**TO DO**
1. In the account below of the African Union Ambassador's visit to Boston University, who accompanied the Ambassador?
2. Continue the account below of the African Union Ambassador's visit to Boston University, starting after its final sentence.

On September 6, 2018, the Boston University African Studies Center and Pardee School of Global Studies welcomed the Ambassador of the African Union to the United States, H.E. Dr. Arikana Chihombori-Quao, for a discussion of building productive partnerships among the African diaspora, the academic community, and the African Union. The Ambassador was accompanied by her colleague Mr. Tarek Ben Youseff. The all-day engagement included meetings with the Pardee School and African Studies Center leadership, presentations and class visits, and one-on-one and group conversations with Boston University scholars and students, as well as members of the African Diaspora. The day culminated with the Pardee Policy Leaders Forum – an event series bringing senior international policymakers to Boston University for important policy conversations with BU faculty and experts.

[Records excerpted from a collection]
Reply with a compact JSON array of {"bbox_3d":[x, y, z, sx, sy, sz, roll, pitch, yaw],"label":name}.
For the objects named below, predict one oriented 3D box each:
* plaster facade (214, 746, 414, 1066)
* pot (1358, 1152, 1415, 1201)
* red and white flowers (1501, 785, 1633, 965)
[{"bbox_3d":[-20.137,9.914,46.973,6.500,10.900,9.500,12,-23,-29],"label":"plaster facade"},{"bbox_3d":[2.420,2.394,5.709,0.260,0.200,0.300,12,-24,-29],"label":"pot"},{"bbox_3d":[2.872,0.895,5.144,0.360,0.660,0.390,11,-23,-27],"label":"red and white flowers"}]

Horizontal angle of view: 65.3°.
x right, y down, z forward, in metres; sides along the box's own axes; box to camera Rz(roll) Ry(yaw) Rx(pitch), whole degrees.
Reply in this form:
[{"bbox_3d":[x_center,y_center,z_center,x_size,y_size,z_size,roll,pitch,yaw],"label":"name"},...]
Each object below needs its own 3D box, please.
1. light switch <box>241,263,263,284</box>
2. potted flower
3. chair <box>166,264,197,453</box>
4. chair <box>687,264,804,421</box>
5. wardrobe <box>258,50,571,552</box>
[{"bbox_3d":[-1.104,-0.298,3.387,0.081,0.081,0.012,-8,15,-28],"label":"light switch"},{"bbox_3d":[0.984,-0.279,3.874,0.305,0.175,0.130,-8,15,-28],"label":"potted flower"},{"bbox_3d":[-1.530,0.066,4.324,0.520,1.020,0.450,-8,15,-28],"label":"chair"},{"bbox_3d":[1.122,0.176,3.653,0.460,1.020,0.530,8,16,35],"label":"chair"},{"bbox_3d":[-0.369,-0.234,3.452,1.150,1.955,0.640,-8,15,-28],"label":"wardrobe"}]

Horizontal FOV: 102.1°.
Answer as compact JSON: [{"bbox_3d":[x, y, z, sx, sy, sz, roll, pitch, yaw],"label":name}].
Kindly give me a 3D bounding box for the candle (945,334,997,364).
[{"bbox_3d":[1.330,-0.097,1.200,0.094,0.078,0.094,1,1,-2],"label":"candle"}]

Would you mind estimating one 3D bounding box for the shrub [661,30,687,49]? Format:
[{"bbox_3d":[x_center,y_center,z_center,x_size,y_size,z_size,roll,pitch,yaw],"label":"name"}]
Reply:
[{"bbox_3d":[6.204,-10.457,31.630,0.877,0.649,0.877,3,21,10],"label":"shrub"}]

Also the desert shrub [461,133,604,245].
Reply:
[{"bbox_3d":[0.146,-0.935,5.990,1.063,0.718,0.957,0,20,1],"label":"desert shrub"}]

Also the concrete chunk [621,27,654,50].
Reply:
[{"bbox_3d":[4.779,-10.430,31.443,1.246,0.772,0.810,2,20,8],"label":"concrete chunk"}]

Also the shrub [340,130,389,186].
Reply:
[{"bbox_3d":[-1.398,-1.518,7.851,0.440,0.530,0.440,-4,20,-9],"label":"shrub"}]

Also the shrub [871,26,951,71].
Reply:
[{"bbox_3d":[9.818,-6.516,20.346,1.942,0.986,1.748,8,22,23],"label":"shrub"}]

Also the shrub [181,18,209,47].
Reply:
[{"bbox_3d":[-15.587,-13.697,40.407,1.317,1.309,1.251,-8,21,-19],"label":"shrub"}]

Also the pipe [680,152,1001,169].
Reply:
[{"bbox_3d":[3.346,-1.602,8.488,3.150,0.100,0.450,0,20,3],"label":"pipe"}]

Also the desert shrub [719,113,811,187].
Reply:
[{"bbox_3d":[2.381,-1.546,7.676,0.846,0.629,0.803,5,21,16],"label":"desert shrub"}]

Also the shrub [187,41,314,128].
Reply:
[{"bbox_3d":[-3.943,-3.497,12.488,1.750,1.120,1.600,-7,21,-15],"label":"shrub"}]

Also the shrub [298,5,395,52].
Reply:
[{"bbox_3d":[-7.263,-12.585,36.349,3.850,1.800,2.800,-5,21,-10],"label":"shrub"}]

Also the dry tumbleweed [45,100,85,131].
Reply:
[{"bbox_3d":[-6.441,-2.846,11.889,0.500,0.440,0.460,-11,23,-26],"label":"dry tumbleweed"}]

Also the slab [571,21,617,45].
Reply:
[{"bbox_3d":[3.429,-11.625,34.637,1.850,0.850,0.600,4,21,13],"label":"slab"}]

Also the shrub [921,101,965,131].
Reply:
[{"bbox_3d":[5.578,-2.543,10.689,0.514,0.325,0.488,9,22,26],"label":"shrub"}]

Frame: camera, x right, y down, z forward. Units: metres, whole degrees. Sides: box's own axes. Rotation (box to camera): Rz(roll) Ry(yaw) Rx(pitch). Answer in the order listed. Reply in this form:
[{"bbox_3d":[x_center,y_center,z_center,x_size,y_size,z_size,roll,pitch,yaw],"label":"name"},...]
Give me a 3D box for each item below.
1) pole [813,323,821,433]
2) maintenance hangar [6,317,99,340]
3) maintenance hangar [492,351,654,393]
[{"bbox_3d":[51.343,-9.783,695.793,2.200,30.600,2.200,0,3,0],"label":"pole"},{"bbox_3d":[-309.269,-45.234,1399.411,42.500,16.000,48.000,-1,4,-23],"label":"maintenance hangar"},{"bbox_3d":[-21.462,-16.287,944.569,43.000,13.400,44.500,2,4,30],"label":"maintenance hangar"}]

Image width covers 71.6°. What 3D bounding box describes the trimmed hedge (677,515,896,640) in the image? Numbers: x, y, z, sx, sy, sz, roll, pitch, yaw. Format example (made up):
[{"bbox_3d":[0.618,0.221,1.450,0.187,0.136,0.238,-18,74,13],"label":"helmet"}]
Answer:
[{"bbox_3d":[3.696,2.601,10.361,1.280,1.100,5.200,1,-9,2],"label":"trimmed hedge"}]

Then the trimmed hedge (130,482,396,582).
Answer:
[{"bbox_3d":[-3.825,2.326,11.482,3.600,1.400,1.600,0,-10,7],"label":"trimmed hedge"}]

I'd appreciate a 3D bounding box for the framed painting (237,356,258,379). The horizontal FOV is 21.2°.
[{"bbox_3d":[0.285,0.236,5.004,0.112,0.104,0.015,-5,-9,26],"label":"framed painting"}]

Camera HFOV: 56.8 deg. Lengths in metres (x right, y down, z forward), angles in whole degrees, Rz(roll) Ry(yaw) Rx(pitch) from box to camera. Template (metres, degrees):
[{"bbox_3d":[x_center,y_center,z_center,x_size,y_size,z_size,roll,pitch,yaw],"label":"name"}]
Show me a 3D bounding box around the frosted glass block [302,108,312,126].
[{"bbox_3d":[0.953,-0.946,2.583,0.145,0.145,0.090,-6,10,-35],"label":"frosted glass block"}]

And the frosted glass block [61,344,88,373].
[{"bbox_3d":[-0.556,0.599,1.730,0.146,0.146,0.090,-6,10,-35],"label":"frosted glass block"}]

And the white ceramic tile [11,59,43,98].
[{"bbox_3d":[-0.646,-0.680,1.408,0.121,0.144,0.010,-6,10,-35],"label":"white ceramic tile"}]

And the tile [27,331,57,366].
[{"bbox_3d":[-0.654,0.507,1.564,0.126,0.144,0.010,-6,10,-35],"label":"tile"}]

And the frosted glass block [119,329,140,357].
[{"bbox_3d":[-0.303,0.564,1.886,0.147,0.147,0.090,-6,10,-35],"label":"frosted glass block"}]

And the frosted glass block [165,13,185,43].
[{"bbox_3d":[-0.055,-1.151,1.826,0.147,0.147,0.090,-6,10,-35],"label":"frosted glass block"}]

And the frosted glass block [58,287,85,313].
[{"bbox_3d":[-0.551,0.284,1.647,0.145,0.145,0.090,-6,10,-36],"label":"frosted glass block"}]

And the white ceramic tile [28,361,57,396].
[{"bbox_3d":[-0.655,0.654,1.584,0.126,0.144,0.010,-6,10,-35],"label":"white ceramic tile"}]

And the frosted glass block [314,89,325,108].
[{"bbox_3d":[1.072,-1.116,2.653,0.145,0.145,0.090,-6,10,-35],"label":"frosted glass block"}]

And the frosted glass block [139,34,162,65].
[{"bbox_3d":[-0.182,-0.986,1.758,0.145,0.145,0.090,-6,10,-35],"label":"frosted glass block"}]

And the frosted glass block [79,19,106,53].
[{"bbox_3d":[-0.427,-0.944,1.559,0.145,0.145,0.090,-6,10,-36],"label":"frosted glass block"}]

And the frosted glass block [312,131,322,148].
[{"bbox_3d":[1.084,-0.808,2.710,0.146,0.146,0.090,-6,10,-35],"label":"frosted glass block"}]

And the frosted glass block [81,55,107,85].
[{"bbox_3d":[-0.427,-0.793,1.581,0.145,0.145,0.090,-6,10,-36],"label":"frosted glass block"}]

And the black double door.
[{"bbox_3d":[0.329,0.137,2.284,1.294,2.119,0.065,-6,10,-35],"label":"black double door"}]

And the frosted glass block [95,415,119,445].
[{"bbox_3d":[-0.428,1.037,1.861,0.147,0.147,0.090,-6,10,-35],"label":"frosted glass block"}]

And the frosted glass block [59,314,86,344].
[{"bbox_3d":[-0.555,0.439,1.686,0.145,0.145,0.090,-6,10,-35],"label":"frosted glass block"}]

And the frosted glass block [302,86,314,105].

**ANSWERS FOR THIS EXERCISE**
1. Mr. Tarek Ben Youseff accompanied the Ambassador.

2.
The African Union is an intergovernmental organization that seeks to achieve greater unity and solidarity among African countries and Africans, as well as encourage international cooperation and popular participation in governance. It advances collaboration between the diaspora, academic community, and policy makers for mobilizing the African diaspora in support of major U.S.-Africa policy initiatives. The Ambassador’s visit to the BU African Studies Center built on her history of collaboration with the Diaspora Studies Initiative of the ASC that included the 2017 Boston African Diaspora Coalition Roundtable as well as related engagements. These initiatives focused on facilitating joint engagement among diaspora communities in the New England area, and building networking and communication platforms for diaspora involvement in Africa’s economies and societies.
During her visit to Boston University, Ambassador Chihombori-Quao met with Dean of the Pardee School of Global Studies and Professor of International Relations and Earth and Environment Adil Najam, Associate Dean and Professor of International Relations and Political Science William Grimes, as well as had conversations with several Pardee School faculty members, including former director of BU African Studies Center and Professor of Political Science Timothy Longman. “It was an honor to meet Ambassador Chihombori-Quao during her visit to the Pardee School,” said Prof. Grimes. “I was especially impressed by her ideas about the role of the African diaspora in the continent’s economic and political development.”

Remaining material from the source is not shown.